The results of the eligibility exam for teachers, CTET (Central Teachers Eligibility Test), conducted by the CBSE (Central Board of Secondary Education) have raised concern about the candidates' abysmal educational standard. From more than 6.6 lakh aspiring teachers, who took the Central Teacher Eligibility Test on September 21, only 5.6% could manage to qualify.
It is compulsory that any teacher, seeking job in government-funded CBSE schools, will have to clear CTET, which was introduced in 2011; even private schools prefer those who have cleared the test.
The exam comprises two papers: Paper I is meant for those intending to teach in classes I to V and Paper II for candidates looking to teach in classes VI to VIII. According to the CBSE data, only 11.95% of the 2.06 lakh candidates who appeared for Paper I could clear it. For over 4.59 lakh candidates taking Paper II, the pass percentage is just 2.8%.

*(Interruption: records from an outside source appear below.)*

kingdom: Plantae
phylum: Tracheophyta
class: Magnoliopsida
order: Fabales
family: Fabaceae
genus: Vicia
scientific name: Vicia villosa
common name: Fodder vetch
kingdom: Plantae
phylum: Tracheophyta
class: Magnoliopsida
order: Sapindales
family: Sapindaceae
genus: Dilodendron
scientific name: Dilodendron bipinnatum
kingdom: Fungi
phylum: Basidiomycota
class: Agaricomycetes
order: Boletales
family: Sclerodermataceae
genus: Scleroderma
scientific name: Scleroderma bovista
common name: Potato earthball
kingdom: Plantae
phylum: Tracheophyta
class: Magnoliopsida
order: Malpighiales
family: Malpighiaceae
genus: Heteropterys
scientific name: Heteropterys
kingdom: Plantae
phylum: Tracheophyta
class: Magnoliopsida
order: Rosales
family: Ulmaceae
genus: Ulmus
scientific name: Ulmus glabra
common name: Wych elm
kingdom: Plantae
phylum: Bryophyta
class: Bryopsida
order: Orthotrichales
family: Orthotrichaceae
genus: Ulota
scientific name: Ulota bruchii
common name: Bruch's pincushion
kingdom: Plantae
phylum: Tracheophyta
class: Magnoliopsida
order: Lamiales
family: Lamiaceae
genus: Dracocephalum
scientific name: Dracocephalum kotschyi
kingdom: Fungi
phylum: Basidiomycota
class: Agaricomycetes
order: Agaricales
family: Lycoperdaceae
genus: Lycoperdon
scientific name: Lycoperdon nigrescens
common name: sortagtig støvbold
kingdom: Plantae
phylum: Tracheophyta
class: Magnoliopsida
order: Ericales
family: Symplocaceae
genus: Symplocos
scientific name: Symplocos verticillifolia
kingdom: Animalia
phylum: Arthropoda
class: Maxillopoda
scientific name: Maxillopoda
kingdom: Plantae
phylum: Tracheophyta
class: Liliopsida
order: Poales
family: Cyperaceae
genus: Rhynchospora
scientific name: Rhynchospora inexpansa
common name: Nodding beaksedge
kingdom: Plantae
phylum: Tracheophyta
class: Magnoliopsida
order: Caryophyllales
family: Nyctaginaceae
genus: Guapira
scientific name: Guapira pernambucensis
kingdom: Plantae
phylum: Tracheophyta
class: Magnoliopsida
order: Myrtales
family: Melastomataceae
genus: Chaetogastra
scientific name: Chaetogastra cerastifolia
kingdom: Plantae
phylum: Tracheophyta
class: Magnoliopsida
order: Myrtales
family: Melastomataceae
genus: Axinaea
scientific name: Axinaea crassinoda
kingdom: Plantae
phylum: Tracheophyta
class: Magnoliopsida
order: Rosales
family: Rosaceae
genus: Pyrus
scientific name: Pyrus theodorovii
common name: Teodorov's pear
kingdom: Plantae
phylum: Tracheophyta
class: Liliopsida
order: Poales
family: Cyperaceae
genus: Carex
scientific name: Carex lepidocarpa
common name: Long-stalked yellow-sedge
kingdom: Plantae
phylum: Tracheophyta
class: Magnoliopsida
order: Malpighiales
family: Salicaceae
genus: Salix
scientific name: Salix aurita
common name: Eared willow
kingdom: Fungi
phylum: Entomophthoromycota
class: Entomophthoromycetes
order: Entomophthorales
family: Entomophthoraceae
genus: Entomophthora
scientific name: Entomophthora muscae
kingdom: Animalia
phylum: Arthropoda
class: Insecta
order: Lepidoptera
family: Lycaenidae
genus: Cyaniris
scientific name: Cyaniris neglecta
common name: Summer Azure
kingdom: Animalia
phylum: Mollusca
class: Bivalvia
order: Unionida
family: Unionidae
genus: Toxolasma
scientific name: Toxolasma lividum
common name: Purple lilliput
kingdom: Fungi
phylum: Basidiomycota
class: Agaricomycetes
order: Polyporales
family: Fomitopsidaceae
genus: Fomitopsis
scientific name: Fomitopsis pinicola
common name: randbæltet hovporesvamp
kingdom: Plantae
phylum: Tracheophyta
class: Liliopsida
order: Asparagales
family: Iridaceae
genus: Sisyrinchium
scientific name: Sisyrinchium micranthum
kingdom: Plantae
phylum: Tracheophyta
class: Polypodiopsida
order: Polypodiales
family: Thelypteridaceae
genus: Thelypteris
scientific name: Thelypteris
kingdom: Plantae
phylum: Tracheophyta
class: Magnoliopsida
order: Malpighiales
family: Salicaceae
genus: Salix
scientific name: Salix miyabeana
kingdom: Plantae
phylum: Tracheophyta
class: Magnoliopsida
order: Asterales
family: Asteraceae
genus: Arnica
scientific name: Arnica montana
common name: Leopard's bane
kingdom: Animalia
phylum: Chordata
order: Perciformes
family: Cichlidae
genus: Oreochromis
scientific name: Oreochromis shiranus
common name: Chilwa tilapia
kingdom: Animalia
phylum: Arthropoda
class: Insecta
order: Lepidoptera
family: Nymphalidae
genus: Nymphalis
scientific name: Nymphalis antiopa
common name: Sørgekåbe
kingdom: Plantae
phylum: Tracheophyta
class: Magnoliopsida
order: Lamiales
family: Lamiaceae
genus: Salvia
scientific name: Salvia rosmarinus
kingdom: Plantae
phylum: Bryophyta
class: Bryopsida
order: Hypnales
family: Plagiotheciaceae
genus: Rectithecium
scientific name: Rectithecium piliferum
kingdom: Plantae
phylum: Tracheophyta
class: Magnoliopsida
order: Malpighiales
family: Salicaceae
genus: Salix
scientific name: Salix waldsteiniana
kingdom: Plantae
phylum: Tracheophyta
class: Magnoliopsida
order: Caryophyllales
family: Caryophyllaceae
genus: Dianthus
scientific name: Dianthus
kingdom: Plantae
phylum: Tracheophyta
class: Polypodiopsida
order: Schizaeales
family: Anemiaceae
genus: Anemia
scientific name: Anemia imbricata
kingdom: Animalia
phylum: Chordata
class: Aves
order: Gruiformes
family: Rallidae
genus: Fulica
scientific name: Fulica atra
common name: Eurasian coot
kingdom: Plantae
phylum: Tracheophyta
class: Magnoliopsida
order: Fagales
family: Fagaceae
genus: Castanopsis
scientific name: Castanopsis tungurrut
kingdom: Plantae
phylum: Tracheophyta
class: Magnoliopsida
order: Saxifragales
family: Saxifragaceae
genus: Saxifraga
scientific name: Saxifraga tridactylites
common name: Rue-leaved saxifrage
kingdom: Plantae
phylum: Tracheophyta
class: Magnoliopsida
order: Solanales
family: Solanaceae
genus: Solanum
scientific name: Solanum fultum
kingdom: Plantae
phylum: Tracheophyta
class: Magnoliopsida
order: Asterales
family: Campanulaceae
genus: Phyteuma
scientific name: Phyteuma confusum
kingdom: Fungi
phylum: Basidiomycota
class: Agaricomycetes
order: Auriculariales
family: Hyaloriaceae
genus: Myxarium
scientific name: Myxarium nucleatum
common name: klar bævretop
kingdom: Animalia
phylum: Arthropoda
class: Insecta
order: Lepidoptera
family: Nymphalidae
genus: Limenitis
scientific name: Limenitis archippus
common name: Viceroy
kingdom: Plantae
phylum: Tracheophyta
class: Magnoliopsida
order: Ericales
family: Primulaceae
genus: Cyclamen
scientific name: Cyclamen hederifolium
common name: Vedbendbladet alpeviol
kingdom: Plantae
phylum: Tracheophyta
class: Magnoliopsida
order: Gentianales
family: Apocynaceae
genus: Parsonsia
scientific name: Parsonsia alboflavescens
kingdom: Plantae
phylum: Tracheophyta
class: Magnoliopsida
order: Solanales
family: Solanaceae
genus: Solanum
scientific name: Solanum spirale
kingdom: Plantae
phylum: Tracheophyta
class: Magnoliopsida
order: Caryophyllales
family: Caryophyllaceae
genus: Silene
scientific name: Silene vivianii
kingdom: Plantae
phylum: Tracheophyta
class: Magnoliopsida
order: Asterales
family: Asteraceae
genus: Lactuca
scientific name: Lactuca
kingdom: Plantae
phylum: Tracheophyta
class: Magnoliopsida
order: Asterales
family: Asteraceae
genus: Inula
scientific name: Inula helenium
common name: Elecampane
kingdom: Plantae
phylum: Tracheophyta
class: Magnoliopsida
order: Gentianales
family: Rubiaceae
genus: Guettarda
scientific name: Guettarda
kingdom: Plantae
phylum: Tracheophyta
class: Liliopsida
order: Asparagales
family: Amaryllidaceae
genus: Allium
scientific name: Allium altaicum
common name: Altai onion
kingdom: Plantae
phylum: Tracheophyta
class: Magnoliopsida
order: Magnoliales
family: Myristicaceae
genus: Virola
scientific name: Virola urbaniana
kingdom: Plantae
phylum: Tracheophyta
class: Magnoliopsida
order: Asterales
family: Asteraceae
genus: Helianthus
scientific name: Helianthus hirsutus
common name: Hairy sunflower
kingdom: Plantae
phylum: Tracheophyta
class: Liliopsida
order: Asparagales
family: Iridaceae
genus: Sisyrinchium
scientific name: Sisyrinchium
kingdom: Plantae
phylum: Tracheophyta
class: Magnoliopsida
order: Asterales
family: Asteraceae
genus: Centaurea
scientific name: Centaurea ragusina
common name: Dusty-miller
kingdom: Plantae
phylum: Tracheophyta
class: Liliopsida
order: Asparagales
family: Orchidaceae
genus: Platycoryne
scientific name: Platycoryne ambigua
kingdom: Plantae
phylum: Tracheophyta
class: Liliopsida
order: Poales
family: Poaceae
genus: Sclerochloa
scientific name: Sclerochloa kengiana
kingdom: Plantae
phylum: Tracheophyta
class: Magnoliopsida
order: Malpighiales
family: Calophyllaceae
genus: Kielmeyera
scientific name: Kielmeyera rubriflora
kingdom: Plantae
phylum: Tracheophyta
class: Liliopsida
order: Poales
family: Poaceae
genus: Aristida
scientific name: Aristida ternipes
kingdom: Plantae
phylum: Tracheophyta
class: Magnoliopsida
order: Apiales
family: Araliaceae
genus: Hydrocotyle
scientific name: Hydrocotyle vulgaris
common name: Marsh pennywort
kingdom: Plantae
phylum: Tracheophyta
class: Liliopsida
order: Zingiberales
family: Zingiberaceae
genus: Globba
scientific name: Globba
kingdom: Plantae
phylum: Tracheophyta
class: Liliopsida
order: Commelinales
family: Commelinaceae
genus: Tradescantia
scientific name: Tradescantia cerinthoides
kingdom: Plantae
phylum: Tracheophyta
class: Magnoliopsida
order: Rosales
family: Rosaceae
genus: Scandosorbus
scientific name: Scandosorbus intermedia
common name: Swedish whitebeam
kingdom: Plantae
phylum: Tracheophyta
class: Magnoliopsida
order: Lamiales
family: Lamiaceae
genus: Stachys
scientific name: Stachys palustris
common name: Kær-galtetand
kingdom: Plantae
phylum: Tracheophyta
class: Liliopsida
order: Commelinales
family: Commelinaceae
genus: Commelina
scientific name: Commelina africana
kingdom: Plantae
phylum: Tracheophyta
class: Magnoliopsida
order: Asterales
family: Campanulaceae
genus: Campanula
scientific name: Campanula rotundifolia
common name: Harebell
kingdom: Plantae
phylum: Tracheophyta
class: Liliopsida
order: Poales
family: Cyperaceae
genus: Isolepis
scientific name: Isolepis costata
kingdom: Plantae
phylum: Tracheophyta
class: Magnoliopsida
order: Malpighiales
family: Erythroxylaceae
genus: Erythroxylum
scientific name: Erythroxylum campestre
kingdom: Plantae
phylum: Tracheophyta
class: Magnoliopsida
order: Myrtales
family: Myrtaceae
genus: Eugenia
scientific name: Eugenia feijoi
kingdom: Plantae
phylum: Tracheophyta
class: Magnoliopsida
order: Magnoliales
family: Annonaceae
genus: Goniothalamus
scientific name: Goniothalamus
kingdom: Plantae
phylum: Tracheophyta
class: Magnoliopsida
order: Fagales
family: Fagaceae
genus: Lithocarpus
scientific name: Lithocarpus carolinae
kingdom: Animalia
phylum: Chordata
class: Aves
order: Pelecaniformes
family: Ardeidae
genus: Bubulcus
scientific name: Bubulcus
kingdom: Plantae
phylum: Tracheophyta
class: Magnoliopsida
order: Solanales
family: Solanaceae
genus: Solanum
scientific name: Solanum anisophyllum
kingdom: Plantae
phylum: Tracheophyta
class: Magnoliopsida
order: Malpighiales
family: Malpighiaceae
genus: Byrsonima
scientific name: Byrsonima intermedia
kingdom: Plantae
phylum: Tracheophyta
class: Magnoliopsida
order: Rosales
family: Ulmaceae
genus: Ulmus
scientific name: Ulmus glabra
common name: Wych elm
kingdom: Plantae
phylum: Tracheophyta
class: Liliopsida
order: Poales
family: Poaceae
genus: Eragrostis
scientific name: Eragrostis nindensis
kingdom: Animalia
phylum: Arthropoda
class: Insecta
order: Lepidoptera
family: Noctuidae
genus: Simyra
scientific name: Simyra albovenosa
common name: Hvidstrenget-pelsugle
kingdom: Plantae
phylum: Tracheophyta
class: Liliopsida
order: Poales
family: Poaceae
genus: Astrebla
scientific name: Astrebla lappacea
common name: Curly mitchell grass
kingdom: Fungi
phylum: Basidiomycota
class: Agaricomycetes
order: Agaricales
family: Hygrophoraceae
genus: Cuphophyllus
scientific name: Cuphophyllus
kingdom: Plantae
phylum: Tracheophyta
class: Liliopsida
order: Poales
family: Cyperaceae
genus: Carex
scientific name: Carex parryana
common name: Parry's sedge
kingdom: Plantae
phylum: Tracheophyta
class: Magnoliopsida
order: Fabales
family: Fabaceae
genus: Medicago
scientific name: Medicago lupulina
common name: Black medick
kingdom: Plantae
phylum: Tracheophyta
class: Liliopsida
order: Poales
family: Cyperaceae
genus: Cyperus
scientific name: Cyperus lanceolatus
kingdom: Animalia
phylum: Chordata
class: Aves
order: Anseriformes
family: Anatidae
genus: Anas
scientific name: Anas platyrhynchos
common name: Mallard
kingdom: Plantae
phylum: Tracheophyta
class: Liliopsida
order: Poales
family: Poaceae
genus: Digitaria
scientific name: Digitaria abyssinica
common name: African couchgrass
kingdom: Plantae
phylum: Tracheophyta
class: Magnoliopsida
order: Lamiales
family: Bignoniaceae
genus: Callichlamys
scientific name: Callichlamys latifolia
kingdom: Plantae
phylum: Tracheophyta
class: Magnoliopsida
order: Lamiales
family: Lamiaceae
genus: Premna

Owing to the low pass percentage, schools have also been facing trouble getting recruits. "The test is very comprehensive and requires a lot of preparation, which many are not ready with. The fewer number of candidates qualifying the exam is leading to shortage of teachers in schools," said Jose Kurien, principal, DAV High School, Nerul.
The exam is conducted twice a year and B.Ed graduates can appear as many times as they want. Once qualified, the candidate is given a CTET certificate, which remains valid for seven years.